This year’s jobs picture in the country seems quite good. The robust economy is producing thousands of new jobs and unemployment, hopefully, would go to such low levels not seen before this year.
But even if more people than ever before would be employed, this doesn’t mean that these new jobs are just there for the taking.
Decent jobs are available, jobs that could help the majority of our poor people improve their lives. But they must first qualify for these jobs.
Too many of our unemployed remain among the ranks of the working poor, the vulnerable and the discouraged precisely because they don’t have the skills necessary to qualify for these jobs.
Hence, most of the jobs they end up with are those that are dirty, dangerous and difficult. This is true for most developing countries like ours.
Indeed, according to the International Labor Organization, most poor people in poorer countries are likely to have jobs in the informal sector that leave them vulnerable to poverty and risks such as low earnings, dangerous working conditions and lack of health insurance.
These workers don’t earn enough to lift themselves and their families above the $1 a person a day poverty line.
The prevailing jobs-skills mismatch in the Philippines continues to be a major obstacle in attaining the Aquino administration’s quest for inclusive growth.
According to the Labor department, there have been very few applicants in their job fairs and other employment programs for those jobs that are there for the taking, which cut across the professional, technical, skilled and semi-skilled occupations.
The government reported that nationwide unemployment is down to 6.8 percent in the third quarter of 2012 from 7 percent in the second quarter of 2012.
We in the labor sector, of course, welcome this positive development, even as we urge the government to do more in order to ensure better wages and benefits for workers and invest more on skills training programs so that Filipino workers can get better jobs whether locally or overseas.
The government has to generate more quality jobs, as well as help more poor people qualify for these jobs. It can’t hand out dole-outs forever from the Conditional Cash-Transfer (CCT) Program to bail them out of dire straits. And it can’t just employ them to clean the streets for 100 days just to jack up the employment rate.
It is not just a matter of how many jobs are created. The focus should also be on how these jobs help alleviate the living condition of workers. How many of these new jobs are decent jobs? And do these economic gains this administration keeps harping on actually benefit the workers? Do they trickle down to uplift the lives of majority of our population who live in poverty?
I don’t know how much of the national budget is actually allocated for state-run training programs to address the perennial problem of skills mismatch, but that is where we should invest a lot of government money.
The government should accelerate training and re-training schemes to ensure that workers skills are constantly upgraded and can cope with the demands of international competition.
The training for middle-level manpower would also address the inefficiencies of the country’s education system, which tends to produce graduates who are more inclined towards the arts rather than technical and science-based courses. This is also being addressed through the “K to 12” program of the Education department.
This has been our rallying cry in the Trade Union Congress of the Philippines: reinforce the importance of education and skills upgrading.
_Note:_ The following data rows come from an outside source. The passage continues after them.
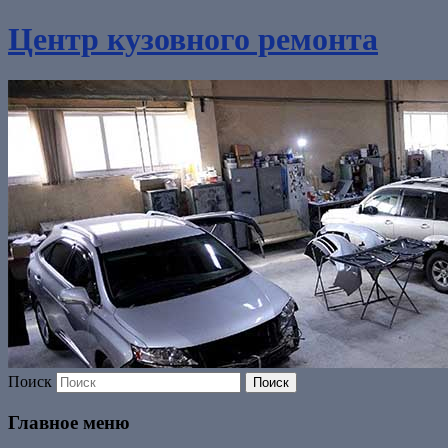
Центр кузовного ремонта
Поиск
Главное меню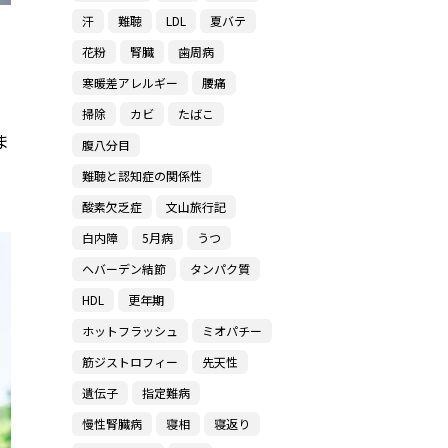
汗
難聴
LDL
夏バテ
花粉
腎臓
歯周病
寒暖差アレルギー
腰痛
掃除
カビ
たばこ
ま
腹八分目
難聴と認知症の関係性
酸素欠乏症
文山旅行記
白内障
5月病
うつ
ヘバーデン結節
タンパク質
HDL
更年期
ホットフラッシュ
ミオパチー
筋ジストロフィー
先天性
遺伝子
指定難病
慢性腎臓病
寝相
寝返り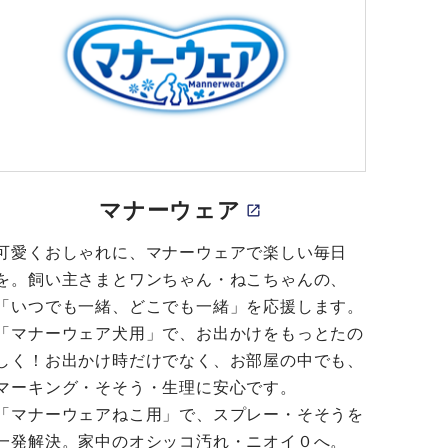
マナーウェア
可愛くおしゃれに、マナーウェアで楽しい毎日
を。飼い主さまとワンちゃん・ねこちゃんの、
「いつでも一緒、どこでも一緒」を応援します。
「マナーウェア犬用」で、お出かけをもっとたの
しく！お出かけ時だけでなく、お部屋の中でも、
マーキング・そそう・生理に安心です。
「マナーウェアねこ用」で、スプレー・そそうを
一発解決。家中のオシッコ汚れ・ニオイ０へ。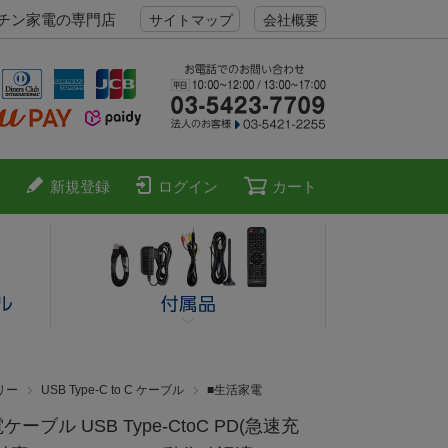
ッチン家電の専門店
サイトマップ
会社概要
新規登録
ログイン
カート
リー
USB Type-C to C ケーブル
■生活家電
ケーブル USB Type-CtoC PD(急速充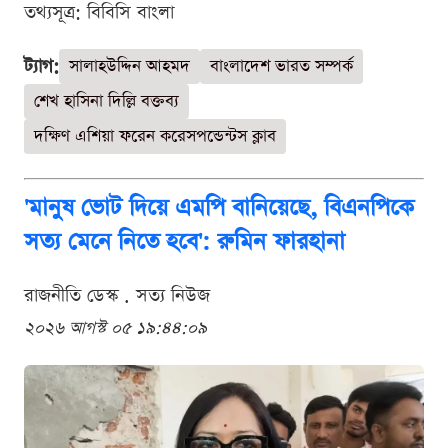
তথ্যসূত্র: বিবিসি বাংলা
ট্যাগ:
সালাহউদ্দিন আহমদ
বাংলাদেশ ভারত সম্পর্ক
শেখ হাসিনা দিল্লি বক্তব্য
দক্ষিণ এশিয়া ফরেন করেসপন্ডেন্টস ক্লাব
'মানুষ ভোট দিয়ে এমপি বানিয়েছে, বিএনপিকে
সত্য মেনে নিতে হবে': রুমিন ফারহানা
রাজনীতি ডেস্ক . সত্য নিউজ
২০২৬ আগস্ট ০৫ ১৯:৪৪:০৯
The government wants to attract more foreign direct investments but the important thing to note is that we do not have enough skilled workers for all the investments we are trying to bring in.
There are new jobs available, certainly, in the Philippines’s highly labor-intensive BPO and IT-enabled services industry, which includes contact-center services; back offices; medical, legal and other data transcription; animation; software development; engineering design; and digital content.
Local business-process outsourcing firms are expected to generate more than 500,000 new jobs between 2013 and 2016. The country’s health-care outsourcing industry is seen to increase its dollar earnings by 56 percent to $433 million and expand its employee base to 43,000 this year. It is projected to hit $1 billion in revenues and 100,000 full-time employees by 2016.
The Business Processing Association of the Philippines projects the industry to yield up to $27 billion in annual revenues and directly employ some 1.3 million Filipinos by 2016.
There are other growth sectors as well. But we cannot fully take advantage of the opportunities because our workers and graduates lack the skills required for these jobs.
New jobs require new skills. New skills require training. Training requires investment in both time and money, from the government, from labor, from the employers.
In these volatile times, there is really no better safeguard for unemployment than having the right qualification and skills. And by having such, a Filipino worker can go after the most decent job available, not just the dangerous, the dirty, and the difficult ones.